Sapto menambahkan, durasi genangan banjir rob kerap semakin panjang saat memasuki musim hujan. Kombinasi antara pasang laut tinggi dan curah hujan besar menyebabkan air sulit surut, sehingga berdampak pada berbagai sektor, mulai dari aktivitas ekonomi hingga pendidikan.
Ia menilai, banjir rob juga dipicu oleh masifnya pembangunan di kawasan pesisir. Banyak wilayah yang seharusnya berfungsi sebagai daerah resapan, termasuk hutan mangrove, justru beralih menjadi permukiman, pergudangan, hingga kawasan industri.
“Daerah resapan sangat dibutuhkan. Namun saat mangrove berubah menjadi kawasan terbangun, tekanan air laut ke daratan menjadi semakin tinggi,” jelasnya.
Menurut Sapto, hutan mangrove merupakan benteng alami paling efektif dalam meredam banjir rob. Mangrove memiliki toleransi tinggi terhadap salinitas dan mampu menjadi penghalang alami sebelum air laut mencapai permukiman warga.
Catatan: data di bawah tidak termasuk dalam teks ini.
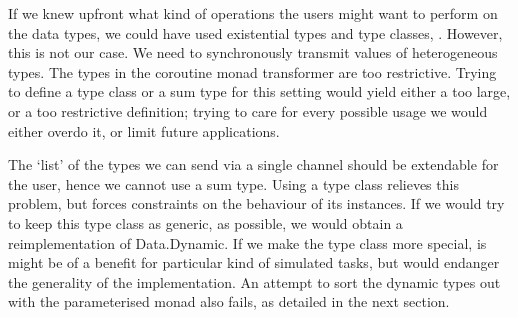 


If we knew upfront what kind of operations the users might want to perform on the data types, we could have used existential types and type classes, \viz \cite{Laufer:1994:PTI:186025.186031,Kiselyov:2004:STH:1017472.1017488}.
However, this is not our case.
We need to synchronously transmit values of heterogeneous types.
The types in the coroutine monad transformer are too restrictive.
Trying to define a type class or a sum type for this setting would yield either a too large, or a too restrictive definition; trying to care for every possible usage we would either overdo it, or limit  future applications.

The `list' of the types we can send via a single channel should be extendable for the user, hence we cannot use a sum type.
Using a type class relieves this problem, but forces constraints on the behaviour of its instances.
If we would try to keep this type class as generic, as possible, we would obtain a reimplementation of \textsf{Data.Dynamic}.
If we make the type class more special, is might be of a benefit for particular kind of simulated tasks, but would endanger the generality of the implementation.
An attempt to sort the dynamic types out with the parameterised monad also fails, as detailed in the next section.

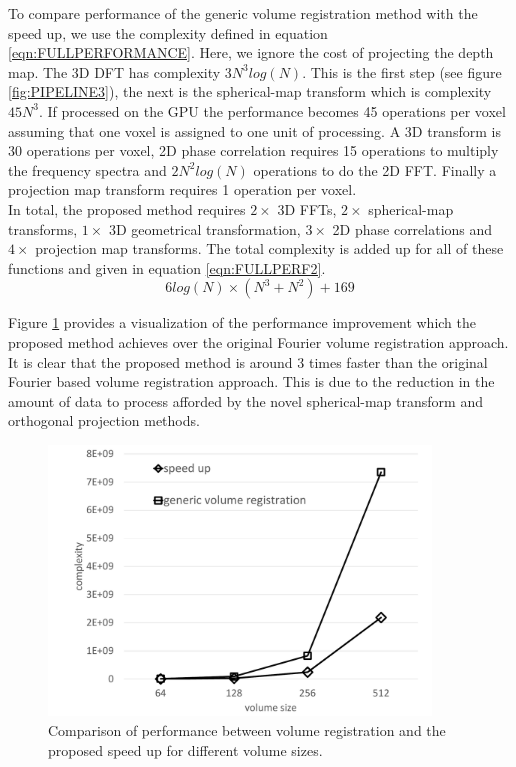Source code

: To compare performance of the generic volume registration method with the speed up, we use the complexity defined in equation \ref{eqn:FULLPERFORMANCE}. Here, we ignore the cost of projecting the depth map. The 3D DFT has complexity $3N^3log(N)$. This is the first step (see figure \ref{fig:PIPELINE3}), the next is the spherical-map transform which is complexity $45N^3$. If processed on the GPU the performance becomes 45 operations per voxel assuming that one voxel is assigned to one unit of processing. A 3D transform is 30 operations per voxel, 2D phase correlation requires 15 operations to multiply the frequency spectra and $2N^2log(N)$ operations to do the 2D FFT. Finally a projection map transform requires 1 operation per voxel. \\

In total, the proposed method requires $2 \times$ 3D FFTs, $2 \times$ spherical-map transforms, $1 \times$ 3D geometrical transformation, $3 \times$ 2D phase correlations and $4 \times$ projection map transforms. The total complexity is added up for all of these functions and given in equation \ref{eqn:FULLPERF2}. \\

\begin{equation} \label{eqn:FULLPERF2}
6log(N)\times (N^3 + N^2) + 169
\end{equation}

Figure \ref{fig:perfComp} provides a visualization of the performance improvement which the proposed method achieves over the original Fourier volume registration approach. It is clear that the proposed method is around 3 times faster
than the original Fourier based volume registration approach. This is due to the reduction in the amount of data to process afforded by the novel spherical-map transform and orthogonal projection methods.

\begin{figure}[!htb]
\centering
\includegraphics[width=4.0in]{images/ch2/perfcomp}
\caption{Comparison of performance between volume registration and the proposed speed up for different volume sizes.}
\label{fig:perfComp}
\end{figure}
“Mangrove itu ideal. Harapannya, di Surabaya green belt mangrove bisa diperkuat dan dipertebal,” ujarnya.
Meski pembangunan tanggul sering dijadikan solusi cepat, Sapto mengingatkan bahwa struktur beton justru dapat memicu persoalan baru. Tanggul berpotensi mengganggu arus laut, mengubah pola gelombang, serta menimbulkan erosi atau sedimentasi di wilayah lain.
Selain itu, pembangunan masif juga memperparah penurunan muka tanah (land subsidence). Sejumlah penelitian bahkan memprediksi sebagian kawasan pesisir utara Jawa berpotensi hilang dalam beberapa dekade ke depan jika laju penurunan tanah tidak dikendalikan.
Pembangunan yang tidak terkendali juga mendorong intrusi air laut semakin jauh ke daratan, menggeser akuifer air tawar dan menyulitkan masyarakat pesisir memperoleh sumber air bersih.
Ia juha menekankan, mitigasi banjir rob harus diperkuat melalui edukasi masyarakat serta perencanaan tata kota yang lebih memperhatikan keseimbangan dan keberlanjutan ekosistem pesisir.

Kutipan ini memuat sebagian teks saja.